BACKGROUND: Immunotherapy has emerged as a promising avenue for malignant tumors treatment, but methods to validate its in vivo antitumor activity remain limited. Granzyme B, a key mediator of immune-mediated cell death, is a potential biomarker for assessing immunotherapy efficacy. This study aimed to develop a radiotracer with high sensitivity and specificity for in vivo imaging of granzyme B. METHODS: 10 granzyme B targeting inhibitors were synthesized and evaluated to improve binding affinity. The most promising compound was conjugated with 1,4,7-triazacyclononane-N,N',N"-triacetic acid chelator and radiolabeled with Al(18)F to generate radiotracer (18)F-G1. Its imaging and pharmacokinetic properties were compared with those of the recently developed radiotracer (68)Ga-grazytracer. (18)F-G1 was applied to assess T cell-mediated and natural killer (NK) cell-mediated antitumor immunity. In addition, the cyclic guanosine monophosphate AMP synthase-stimulator of interferon genes (cGAS-STING) pathway-targeted therapies were also quantitatively evaluated using (18)F-G1. RESULTS: (18)F-G1 was produced with high radiochemical purity of >98% through a simple radiolabeling procedure.
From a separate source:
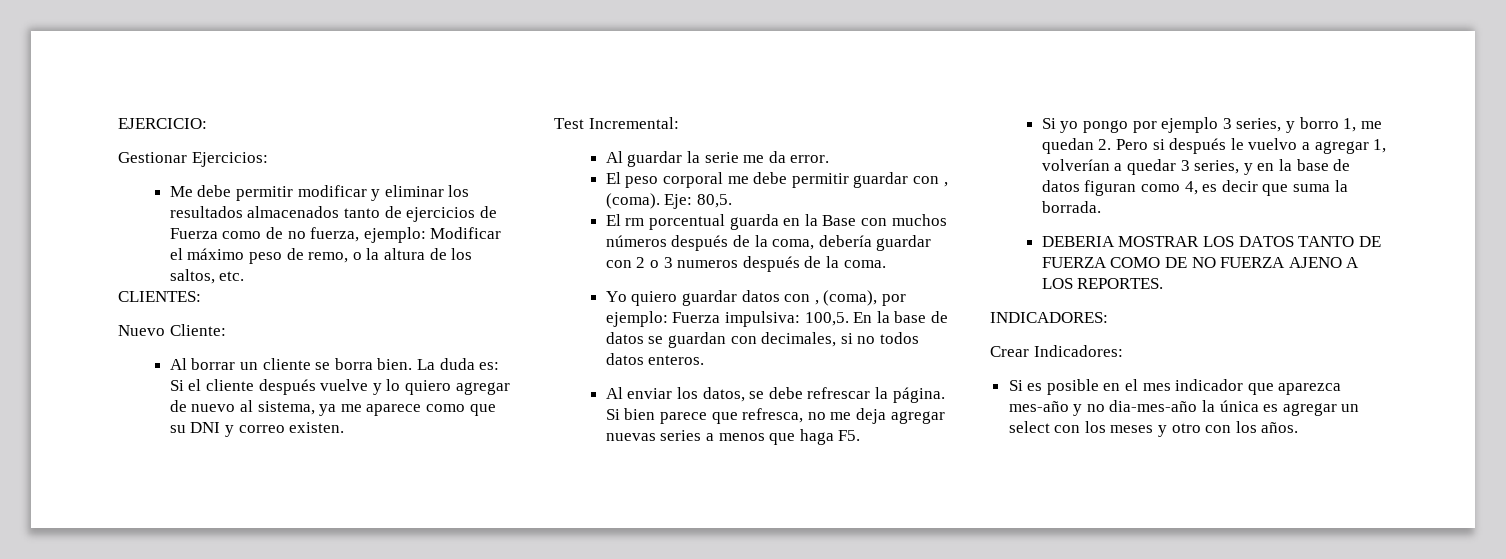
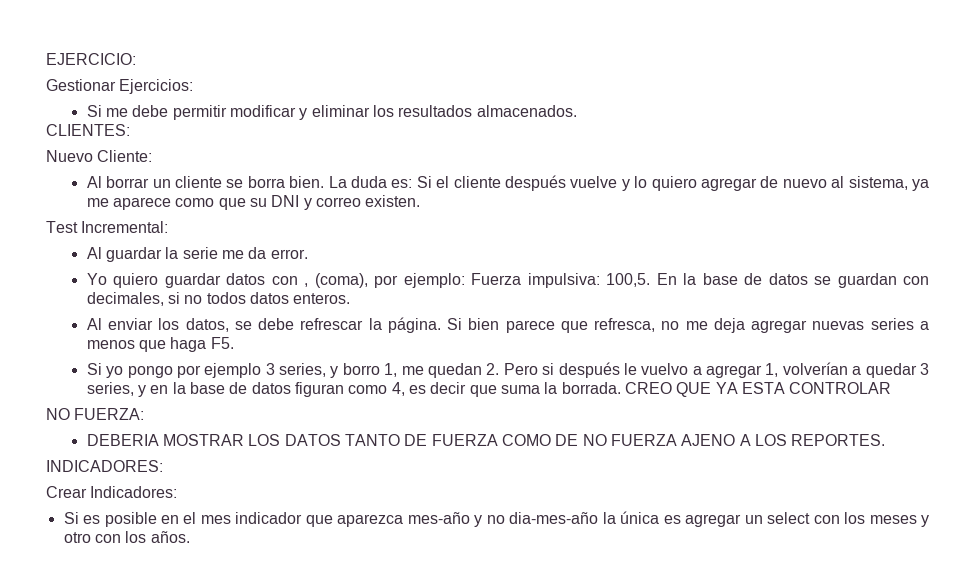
[169,186,193,197] Me -> [86,105,129,117] Si me
[247,206,497,222] [169,227,502,243] [169,248,473,264] [169,269,245,284] almacenados tanto de ejercicios de Fuerza como de no fuerza, ejemplo: Modificar el máximo peso de remo, o la altura de los saltos, etc. -> [476,105,577,117] almacenados.
[605,172,948,188] [605,193,733,209] [605,214,947,230] [605,235,932,251] [605,256,886,272] // El peso corporal me debe permitir guardar con , (coma). Eje: 80,5. // El rm porcentual guarda en la Base con muchos números después de la coma, debería guardar con 2 o 3 numeros después de la coma. -> (308, 254) none
(1101, 207) none -> [624,382,892,397] [46,408,145,420] CREO QUE YA ESTA CONTROLAR // NO FUERZA:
It displayed a 4.2-fold improvement in granzyme B binding affinity compared with grazytracer. In the anti-programmed cell death protein-1 antibody-treated MC38 tumor model, (18)F-G1 outperformed (68)Ga-grazytracer with significantly higher tumor uptake (2.1-fold increase in maximum tumor uptake) and superior tumor-to-muscle contrast (7.46 vs 2.33). For NK cell-based therapy, (18)F-G1 positron emission tomography (PET)/CT successfully monitored granzyme B release following NK-92MI cell injection, with peak signals observed 24 hours postinjection. (18)F-G1 PET/CT detected robust immune activation in SR-717-treated tumors compared with other cGAS-STING pathway-targeted drug treatments, which correlated with the highest CD8(+) T cell infiltration, granzyme B expression level and tumor growth inhibition. CONCLUSIONS: (18)F-G1 is an effective granzyme B imaging radiotracer. Its superior imaging properties make it a promising tool for non-invasively evaluating the therapeutic efficacy of various types of immunotherapies with high sensitivity.